Copenhague envoyé spécial
Il y a des centaines de vélos dans l’enceinte de la Candy Factory (L’usine à bonbons), près de la gare de Norrebro. Ils ont été trouvés en pleine rue dans cette ville où tout le monde roule à vélo et où ils sont souvent abandonnés au terme de leur existence, cabossés, cassés, tordus. Alors les activistes du Bike Block (« le bloc des vélos ») les ont récupérés, et depuis quelques jours, ils soudent, vissent, frappent, redressent, rustinent, pompent, bref, travaillent d’arrache-pied. Dans la bonne humeur et en musique - un volontaire pédale sur une bicyclette fixe qui alimente une batterie animant une chaîne hi-fi.
Dans le bâtiment de brique, on peut se restaurer à la cuisine collective : le prix est libre, une assiette recueille les donations. L’ensemble abrite aussi un atelier secret où se prépare la mystérieuse Machine, ainsi que des DDT (« double double trouble ») : une plate-forme est placée entre deux paires de vélos, ceux-ci étant montés l’un sur l’autre, celui du dessus n’ayant pas de roues.
Tout cela tient de la cour des miracles, de l’entreprise de ferraillage, du camp scout et de l’assemblée révolutionnaire. Réparations et constructions visent à permettre à une troupe de cyclistes de former le Bike Block, une des pièces maîtresses de l’assaut du « peuple » contre le Bella Center, mercredi 16 décembre, lors des manifestations organisées par le Climate Justice Action (CJA), avec le soutien de la coalition Climate.
Le Bike Block est un projet du Laboratory of Insurrectionnary Imagination, un groupe d’artistes anglais qui veut que l’imagination des artistes féconde l’engagement des activistes, et réciproquement. « Beaucoup d’artistes sont talentueux, mais peu engagés, tandis que les activistes recourent souvent à des formes d’action tristounettes », explique Isa, un des membres du Laboratory. Il faut trouver, dit-elle, « des formes d’action qui rendent la résistance désirable ».
Les Bike Block se sont entraînés les jours précédant la manifestation. On les retrouve un après-midi, une soixantaine de vélocipédistes, majoritairement jeunes, sur un grand terrain dégagé. John anime la séance : casquette cubaine, barbe, voix forte et chaleureuse, gilet jaune fluo. Il rappelle les principes : action directe non violente, il s’agit de perturber la conférence à l’intérieur du Bella Center.

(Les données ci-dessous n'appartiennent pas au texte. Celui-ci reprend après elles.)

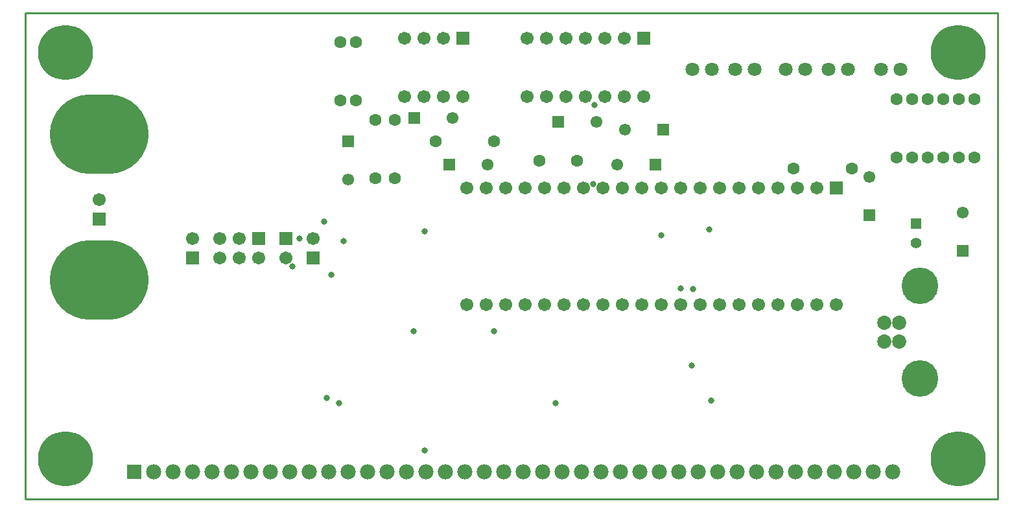
<source format=gts>
%FSLAX23Y23*%
%MOIN*%
G70*
G01*
G75*
%ADD10C,0.010*%
%ADD11C,0.020*%
%ADD12C,0.063*%
%ADD13C,0.059*%
%ADD14R,0.059X0.059*%
%ADD15C,0.065*%
%ADD16C,0.180*%
%ADD17C,0.047*%
%ADD18R,0.047X0.047*%
%ADD19O,0.500X0.400*%
%ADD20C,0.070*%
%ADD21R,0.070X0.070*%
%ADD22C,0.275*%
%ADD23C,0.059*%
%ADD24R,0.059X0.059*%
%ADD25C,0.055*%
%ADD26R,0.053X0.053*%
%ADD27C,0.053*%
%ADD28C,0.025*%
%ADD29C,0.008*%
%ADD30C,0.006*%
%ADD31C,0.071*%
%ADD32C,0.067*%
%ADD33R,0.067X0.067*%
%ADD34C,0.073*%
%ADD35C,0.188*%
%ADD36C,0.055*%
%ADD37R,0.055X0.055*%
%ADD38O,0.508X0.408*%
%ADD39C,0.078*%
%ADD40R,0.078X0.078*%
%ADD41C,0.283*%
%ADD42C,0.067*%
%ADD43R,0.067X0.067*%
%ADD44C,0.063*%
%ADD45R,0.061X0.061*%
%ADD46C,0.061*%
%ADD47C,0.033*%
D10*
Y2500D01*
Y0D02*
X5000D01*
Y2500D01*
X0D02*
X5000D01*
D31*
X4230Y2210D02*
D03*
X4130D02*
D03*
X3910D02*
D03*
X4010D02*
D03*
X4500D02*
D03*
X4400D02*
D03*
X3430D02*
D03*
X3530D02*
D03*
X3750D02*
D03*
X3650D02*
D03*
D32*
X1000Y1240D02*
D03*
Y1340D02*
D03*
X1100Y1240D02*
D03*
Y1340D02*
D03*
X1200Y1240D02*
D03*
X380Y1540D02*
D03*
X1480Y1340D02*
D03*
X1340Y1240D02*
D03*
X860Y1340D02*
D03*
D33*
X1200D02*
D03*
X380Y1440D02*
D03*
X1480Y1240D02*
D03*
X1340Y1340D02*
D03*
X860Y1240D02*
D03*
D34*
X4493Y906D02*
D03*
X4415Y906D02*
D03*
Y808D02*
D03*
X4493D02*
D03*
D35*
X4600Y1094D02*
D03*
Y620D02*
D03*
D36*
X4580Y1315D02*
D03*
D37*
Y1415D02*
D03*
D38*
X380Y1875D02*
D03*
Y1125D02*
D03*
D39*
X4460Y140D02*
D03*
X4360D02*
D03*
X4260D02*
D03*
X4160D02*
D03*
X4060D02*
D03*
X3960D02*
D03*
X3860D02*
D03*
X3760D02*
D03*
X3660D02*
D03*
X3560D02*
D03*
X3460D02*
D03*
X3360D02*
D03*
X3260D02*
D03*
X3160D02*
D03*
X3060D02*
D03*
X2960D02*
D03*
X2860D02*
D03*
X2760D02*
D03*
X2660D02*
D03*
X2560D02*
D03*
X2460D02*
D03*
X2360D02*
D03*
X2260D02*
D03*
X2160D02*
D03*
X2060D02*
D03*
X1960D02*
D03*
X1860D02*
D03*
X1760D02*
D03*
X1660D02*
D03*
X1560D02*
D03*
X1460D02*
D03*
X1360D02*
D03*
X1260D02*
D03*
X1160D02*
D03*
X1060D02*
D03*
X960D02*
D03*
X860D02*
D03*
X760D02*
D03*
X660D02*
D03*
D40*
X560D02*
D03*
D41*
X205Y205D02*
D03*
X4795D02*
D03*
Y2295D02*
D03*
X205D02*
D03*
D42*
X1950Y2070D02*
D03*
X2050D02*
D03*
X2150D02*
D03*
X2250D02*
D03*
X1950Y2370D02*
D03*
X2050D02*
D03*
X2150D02*
D03*
X4170Y1000D02*
D03*
X4070D02*
D03*
X3970D02*
D03*
X3870D02*
D03*
X3770D02*
D03*
X3670D02*
D03*
X3570D02*
D03*
X3470D02*
D03*
X3170D02*
D03*
X3070D02*
D03*
X2970D02*
D03*
X2870D02*
D03*
X2770D02*
D03*
X2670D02*
D03*
X2370D02*
D03*
X2270D02*
D03*
Y1600D02*
D03*
X2370D02*
D03*
X2570D02*
D03*
X2670D02*
D03*
X2770D02*
D03*
X3270Y1000D02*
D03*
X3070Y1600D02*
D03*
X3370Y1000D02*
D03*
X3170Y1600D02*
D03*
X3270D02*
D03*
X3370D02*
D03*
X3470D02*
D03*
X3570D02*
D03*
X3670D02*
D03*
X3770D02*
D03*
X3870D02*
D03*
X3970D02*
D03*
X4070D02*
D03*
X2570Y1000D02*
D03*
X2470D02*
D03*
Y1600D02*
D03*
X2870D02*
D03*
X2970D02*
D03*
X3080Y2070D02*
D03*
X2780D02*
D03*
X2980Y2370D02*
D03*
X3080D02*
D03*
X2780D02*
D03*
X2680D02*
D03*
Y2070D02*
D03*
X2880Y2370D02*
D03*
X2580Y2070D02*
D03*
X3180D02*
D03*
X2580Y2370D02*
D03*
X2880Y2070D02*
D03*
X2980D02*
D03*
D43*
X2250Y2370D02*
D03*
X4170Y1600D02*
D03*
X3180Y2370D02*
D03*
D44*
X4640Y1755D02*
D03*
X4560D02*
D03*
X4880D02*
D03*
X1900Y1950D02*
D03*
X4720Y1755D02*
D03*
X4800D02*
D03*
X3950Y1700D02*
D03*
X4250D02*
D03*
X1800Y1650D02*
D03*
Y1950D02*
D03*
X1900Y1650D02*
D03*
X4480Y1755D02*
D03*
X4640Y2055D02*
D03*
X4560D02*
D03*
X4880D02*
D03*
X4720D02*
D03*
X4800D02*
D03*
X4480D02*
D03*
X2644Y1740D02*
D03*
X2836D02*
D03*
X1700Y2350D02*
D03*
Y2050D02*
D03*
X1620D02*
D03*
Y2350D02*
D03*
X2110Y1840D02*
D03*
X2410D02*
D03*
D45*
X2000Y1960D02*
D03*
X2740Y1940D02*
D03*
X4340Y1460D02*
D03*
X2180Y1720D02*
D03*
X3240D02*
D03*
X1660Y1840D02*
D03*
X4820Y1275D02*
D03*
X3280Y1900D02*
D03*
D46*
X2197Y1960D02*
D03*
X2937Y1940D02*
D03*
X1660Y1643D02*
D03*
X4340Y1657D02*
D03*
X2377Y1720D02*
D03*
X3043D02*
D03*
X4820Y1472D02*
D03*
X3083Y1900D02*
D03*
D47*
X3425Y686D02*
D03*
X3525Y504D02*
D03*
X3434Y1080D02*
D03*
X1612Y492D02*
D03*
X2725D02*
D03*
X2920Y1620D02*
D03*
X1550Y520D02*
D03*
X3370Y1083D02*
D03*
X3270Y1355D02*
D03*
X1637Y1326D02*
D03*
X1574Y1153D02*
D03*
X3515Y1385D02*
D03*
X2054Y1374D02*
D03*
X1996Y863D02*
D03*
X1538Y1425D02*
D03*
X1374Y1195D02*
D03*
X1410Y1340D02*
D03*
X2052Y249D02*
D03*
X2409Y861D02*
D03*
X2925Y2025D02*
D03*
M02*

</source>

Puis il décrit les « essaims » qu’il faut constituer - « On va bouger sans arrêt comme des papillons » -, évoque aussi les bandes d’oiseaux, et l’intelligence collective dont elles font preuve durant leurs vols, la même intelligence qu’il s’agit de retrouver dans le groupe.
Ensuite, on se forme en groupes de dix, les « essaims », qui s’entraînent à aller toucher un mur avant de se regrouper rapidement. Dans un autre exercice, les cyclistes tournent tous ensemble dans tous les sens, comme des autos tamponneuses qui veilleraient à ne pas se heurter. Il faut prévoir la confrontation : une partie de la bande reste à vélo, l’autre, à pied, joue les policiers. Les cyclistes se serrent les uns contre les autres, en ligne. La police charge. Les cyclistes lèvent leur vélo sur la roue arrière, et agitent le guidon pour faire tourner la roue, ce qui complique incontestablement la tâche du policier - comme on s’en rend compte quand on échange les rôles.
Les Bike Block vont-ils investir la conférence ? Sans doute pas. Mais ils symbolisent les formes pacifiques mais déterminées que veut prendre un mouvement de contestation de plus en plus radical dans ses idées.